Here we have Pulitzer Prize winning playwright Wendy Wasserstein championing the cause of sloth as she parodies self-help tomes (she has apparently read a few) while satirizing the mass culture (and of course herself) to the reader's delight.
Wasserstein is not so much knockdown funny as she is entertaining. There are a few belly laughs and a number of chuckles, but mostly there is the sense that she is actually saying something of value about who we are and where we're going.
Clearly Wasserstein knows human foibles and she knows the seduction of the mass culture and especially that nasty admonition from others (especially your parents) to "make something of yourself." Ironically, while Wasserstein has indeed made something of herself, here--tongue only partially in cheek--she strongly advises you to just hang out on the couch. She has an "Activity Gram Counter" that limits you to 50 grams of activity a day. Eating a Krispy Kreme donut along with Sleepytime tea costs you 5 grams, the same as watching the Cartoon Network on TV, while reading the New York Times will set you back 30 grams. Not to worry, reading People Magazine rates a minus 5 grams, but watch out for those "Great turn-of-the-century Russian novels," the reading of which costs you a whopping 100 grams a session. In essence this is a celebration of sloth as the way to health and happiness, a stress-free life, a better world, and most importantly, a better YOU.
I think the book was mostly successful and I enjoyed reading it. However Wendy's assumption of a male self-help guru persona was not consistently maintained and should never have been employed since (1) it added nothing; (2) could not in any way disguise Wasserstein's unique voice; and (3) made for some confusion since it was obvious that the most telling observations came from a femme point of view.
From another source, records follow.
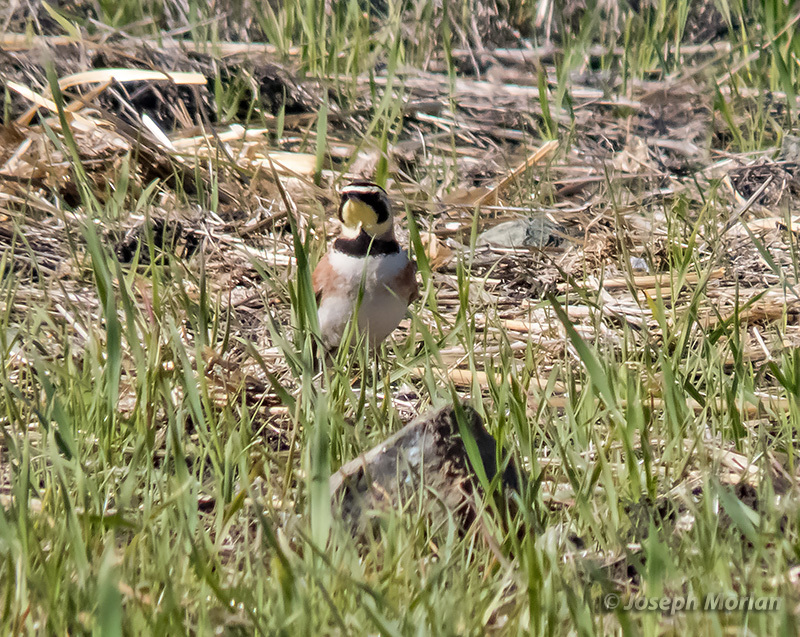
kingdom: Animalia
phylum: Chordata
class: Aves
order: Passeriformes
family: Alaudidae
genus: Eremophila
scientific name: Eremophila alpestris
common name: Horned lark
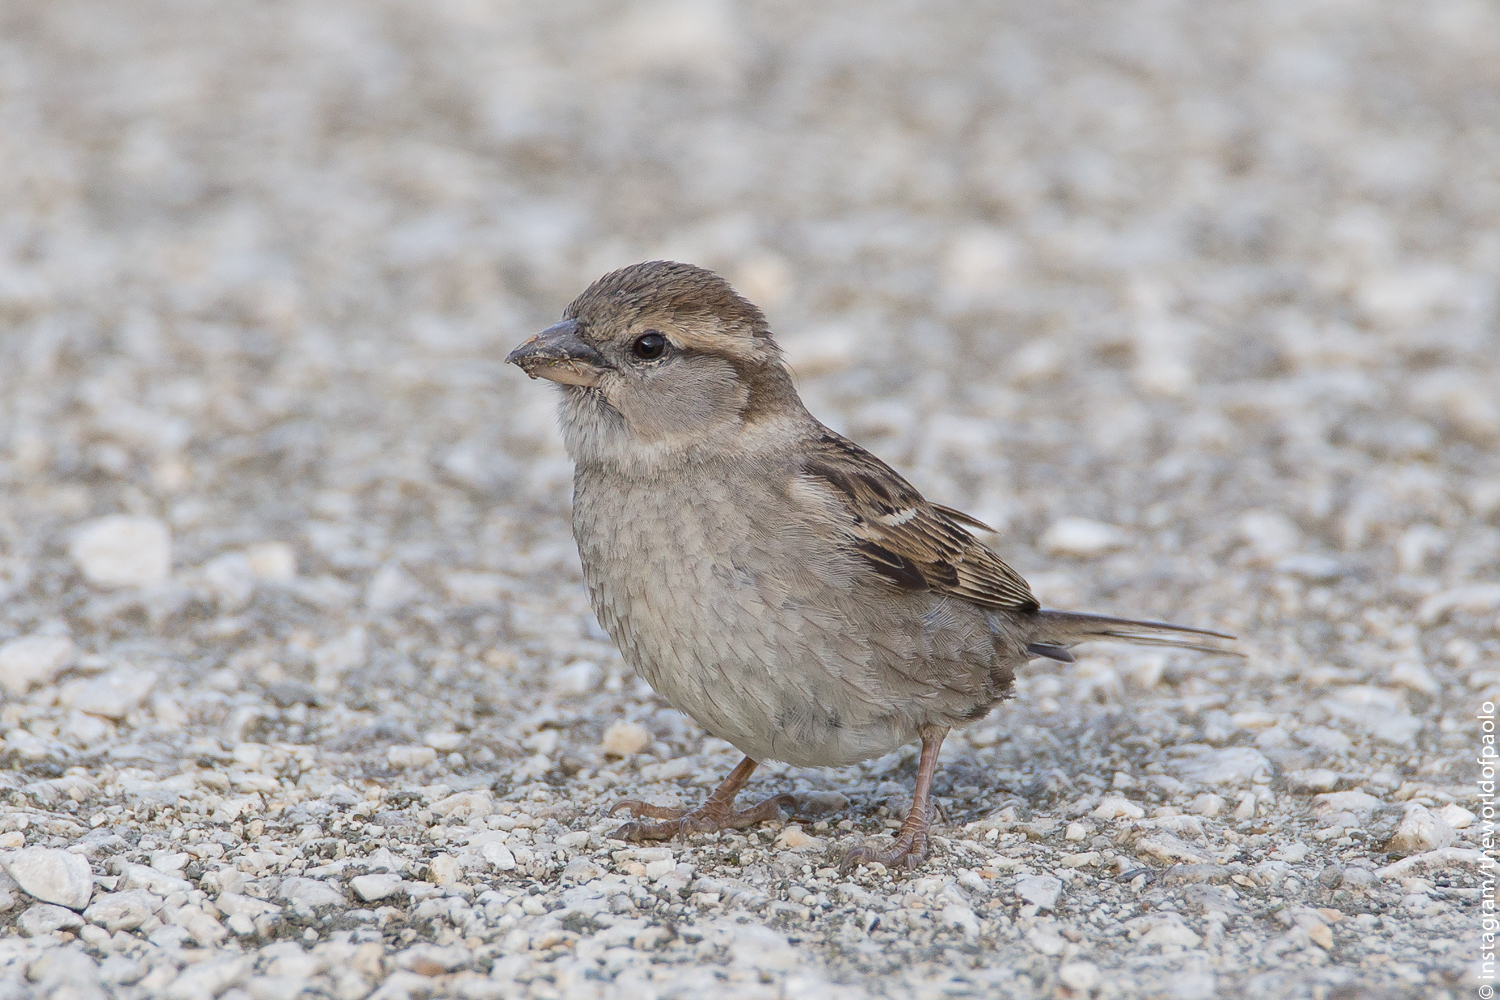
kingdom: Animalia
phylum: Chordata
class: Aves
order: Passeriformes
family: Passeridae
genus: Passer
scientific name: Passer italiae
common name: Italian sparrow
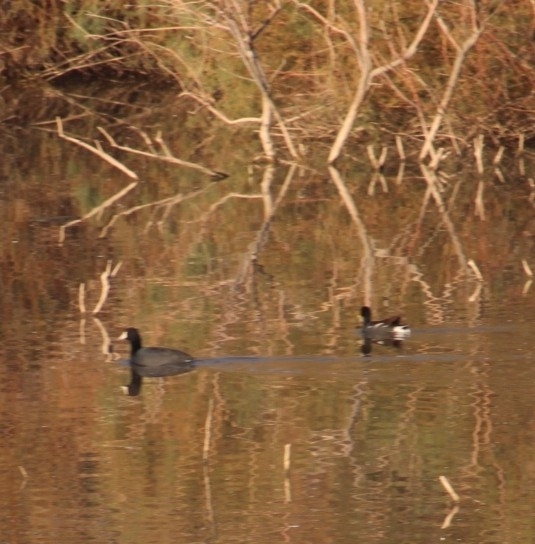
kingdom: Animalia
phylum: Chordata
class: Aves
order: Gruiformes
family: Rallidae
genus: Fulica
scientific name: Fulica americana
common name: American coot
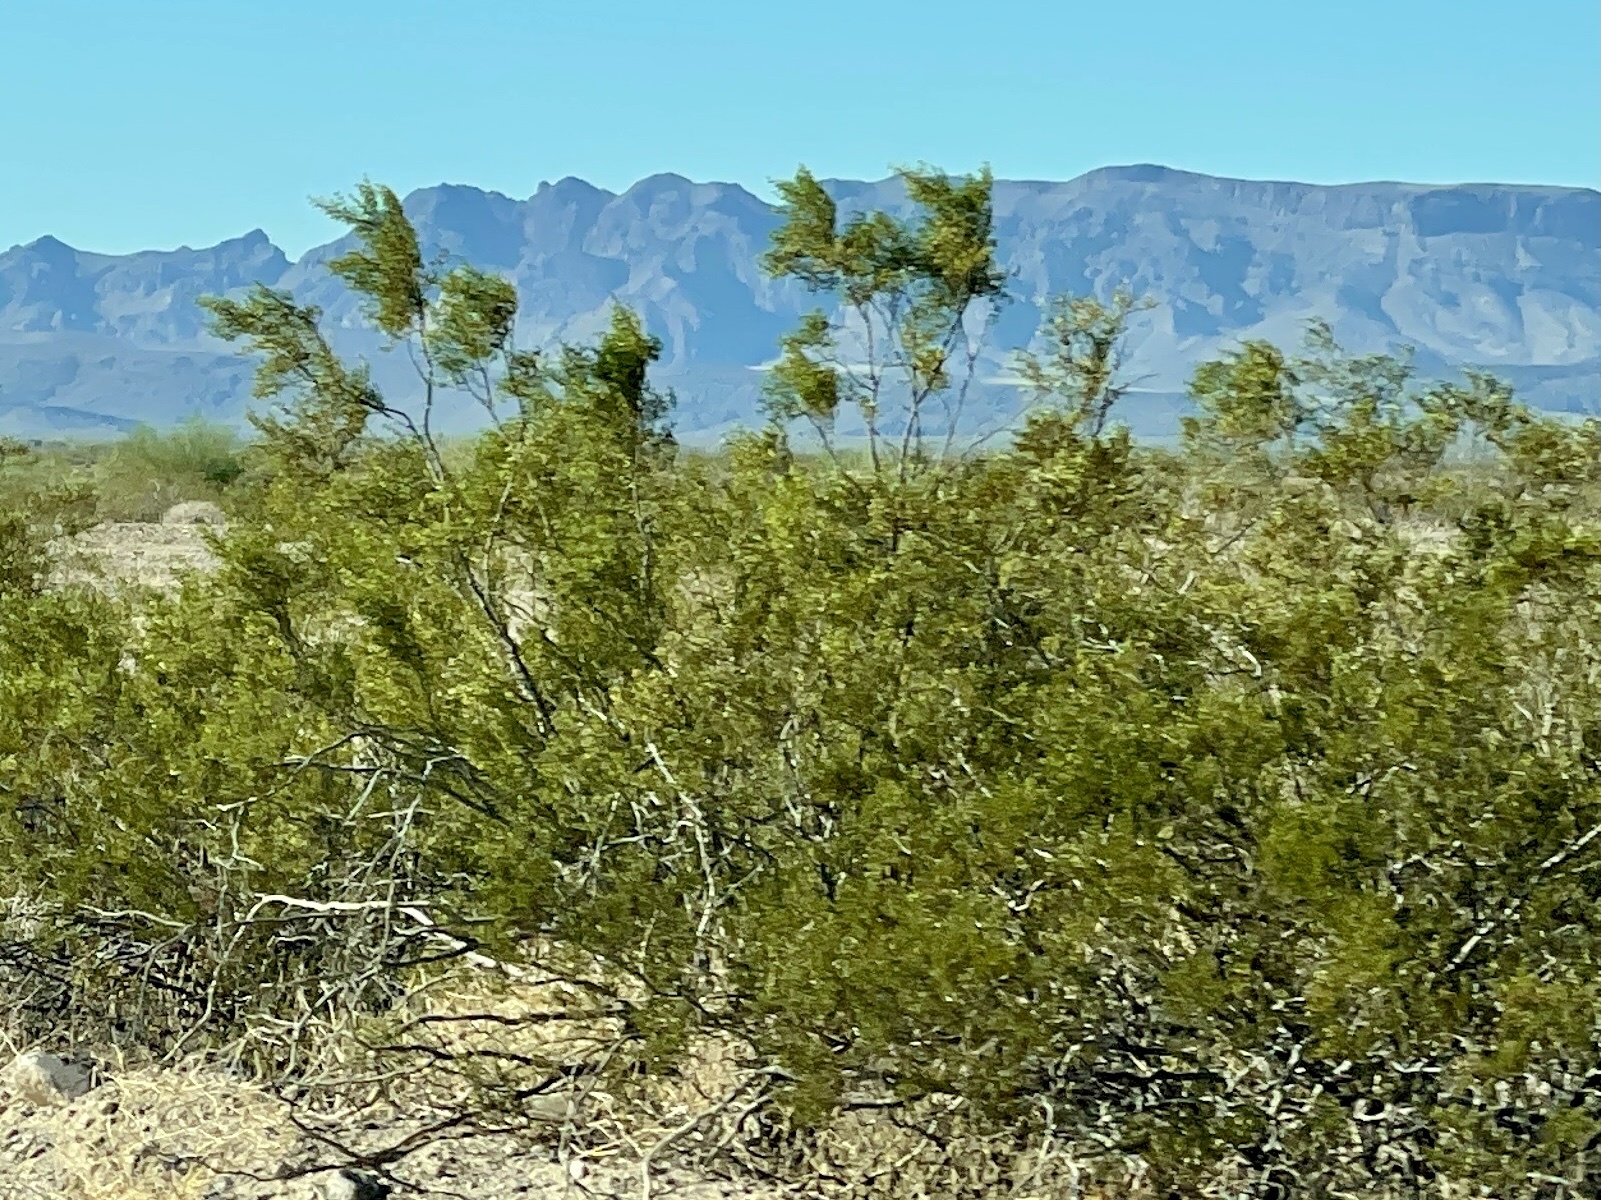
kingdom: Plantae
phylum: Tracheophyta
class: Magnoliopsida
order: Zygophyllales
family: Zygophyllaceae
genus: Larrea
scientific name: Larrea tridentata
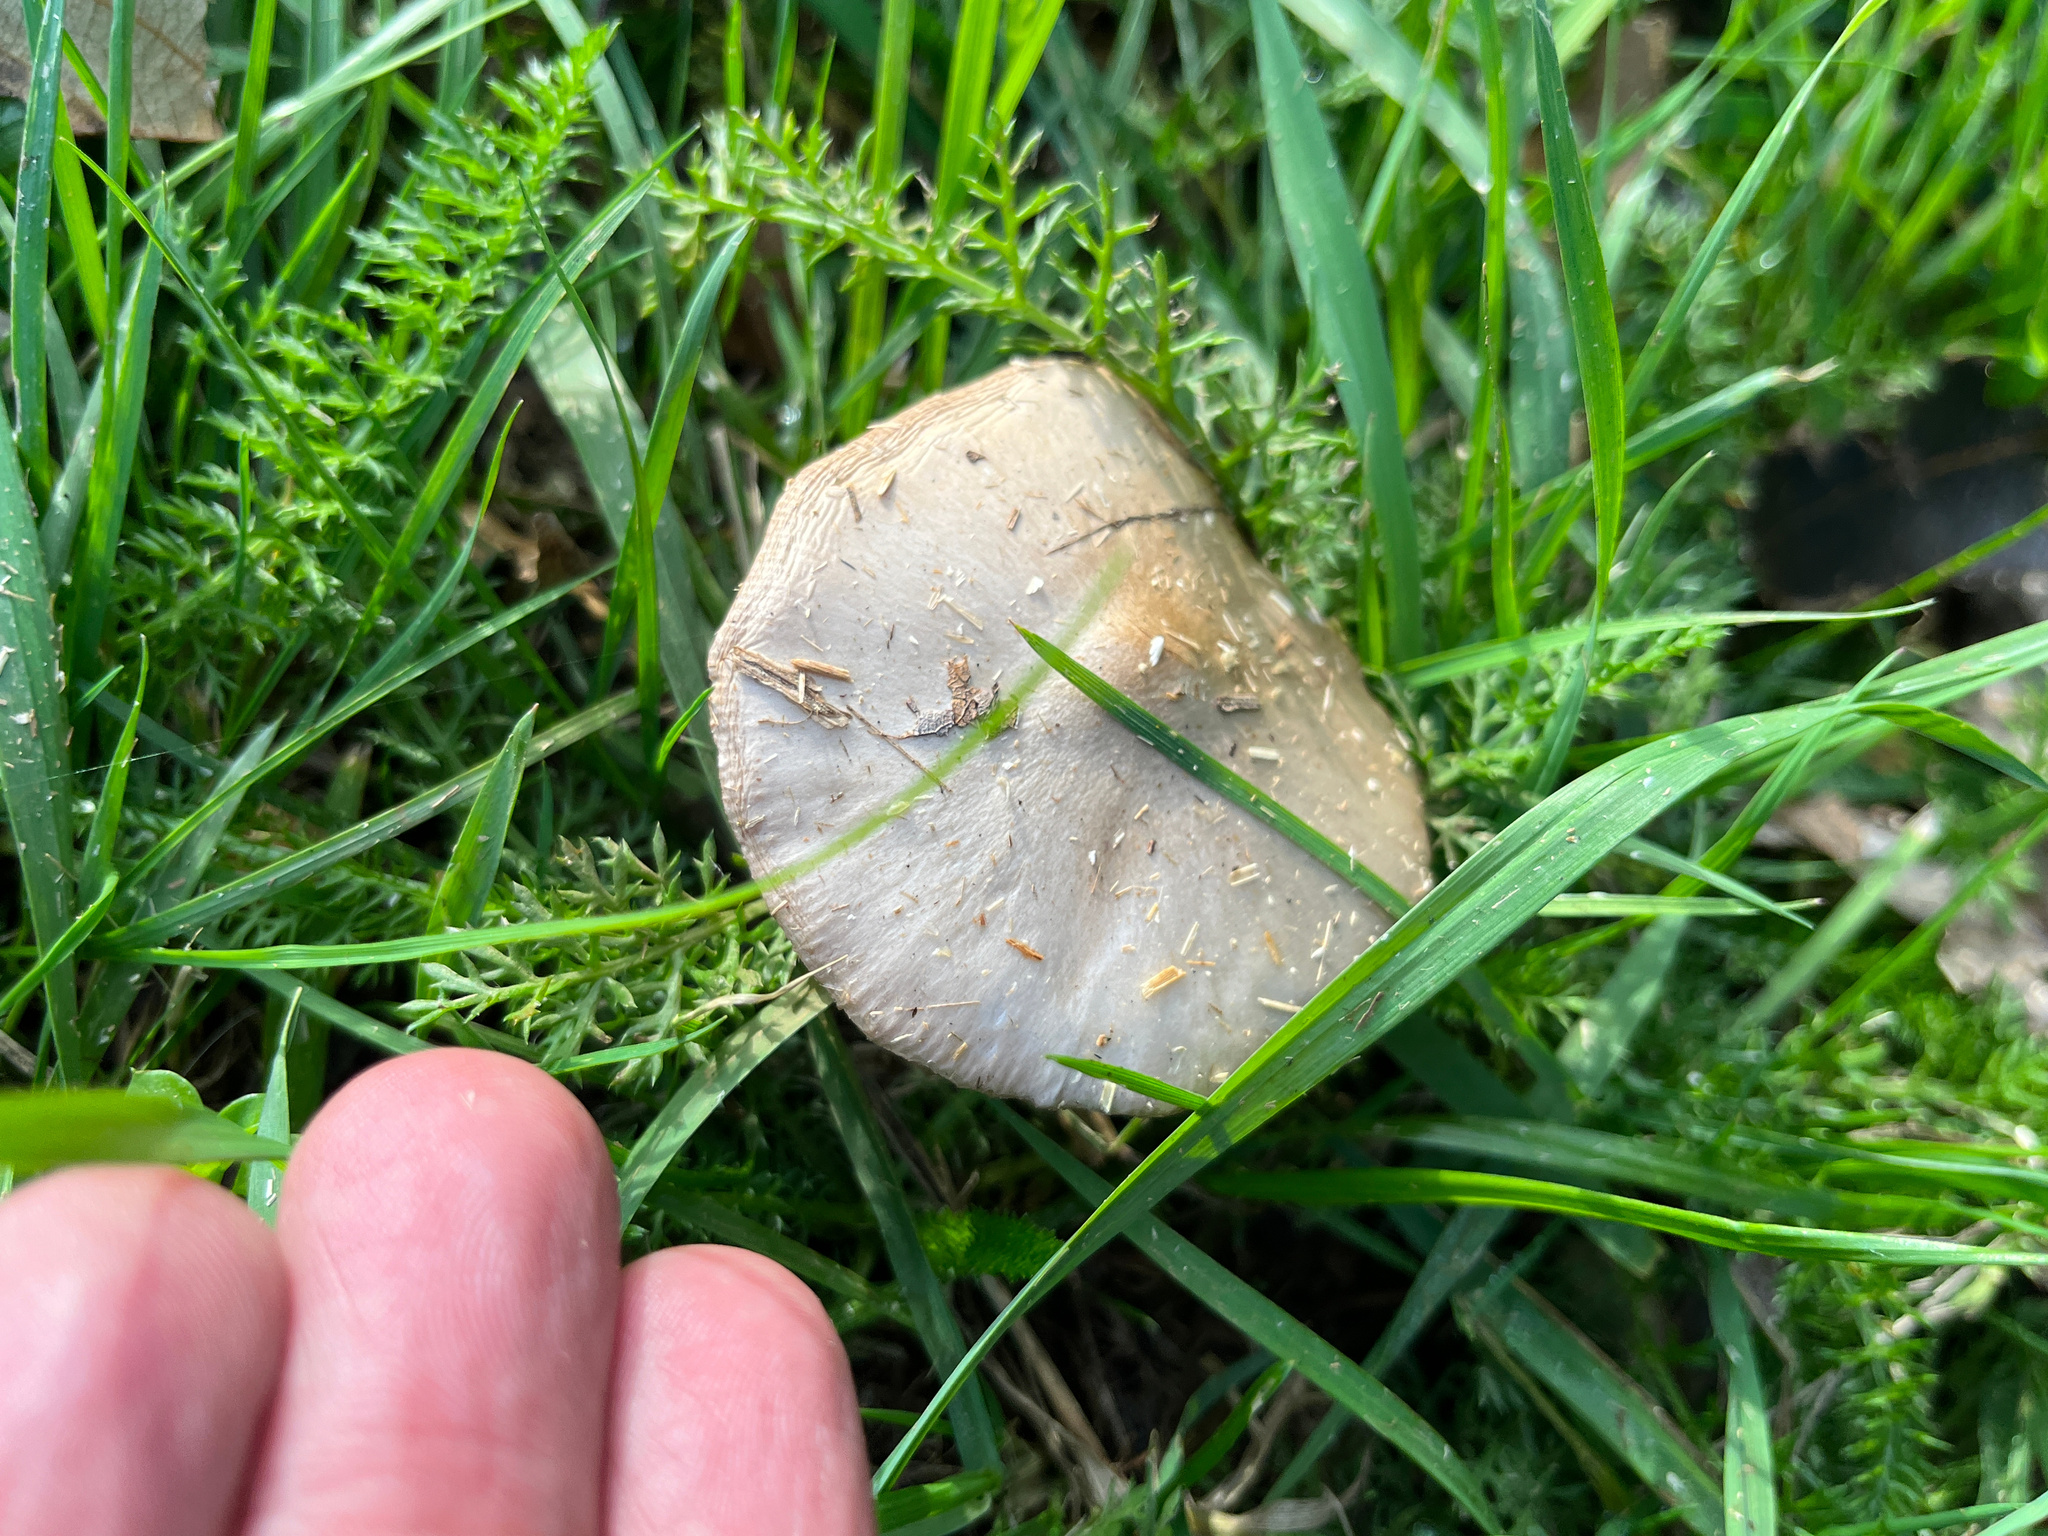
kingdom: Fungi
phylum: Basidiomycota
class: Agaricomycetes
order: Agaricales
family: Pluteaceae
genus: Volvopluteus
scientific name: Volvopluteus gloiocephalus
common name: Stubble rosegill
And this despite the fact that some of the humor revolves around an ambiguous sexual orientation; e.g., her persona claims that in high school he dated both men and women and believed that he "was going to be a father and a mother" and as president of the US "would have a charming First Lady" by his side "and be escorted by a poet laureate husband." (Random thought: if either Hillary Clinton or Condi Rice becomes the first woman president of the United States, will either's husband be the "First Gentleman"?)
Accompanying the text is some charming artwork by Serge Bloch, most of it line drawings, one of which appears on the cover, that of an amazingly relaxed and blissful stick-figure man in a hammock.
Wasserstein claims that reading this book only costs two activity grams and that rereading it is a "Sloth Zone Activity" resulting in a negative 25 grams. I hate to tell her but I read it while peddling my exercise bike.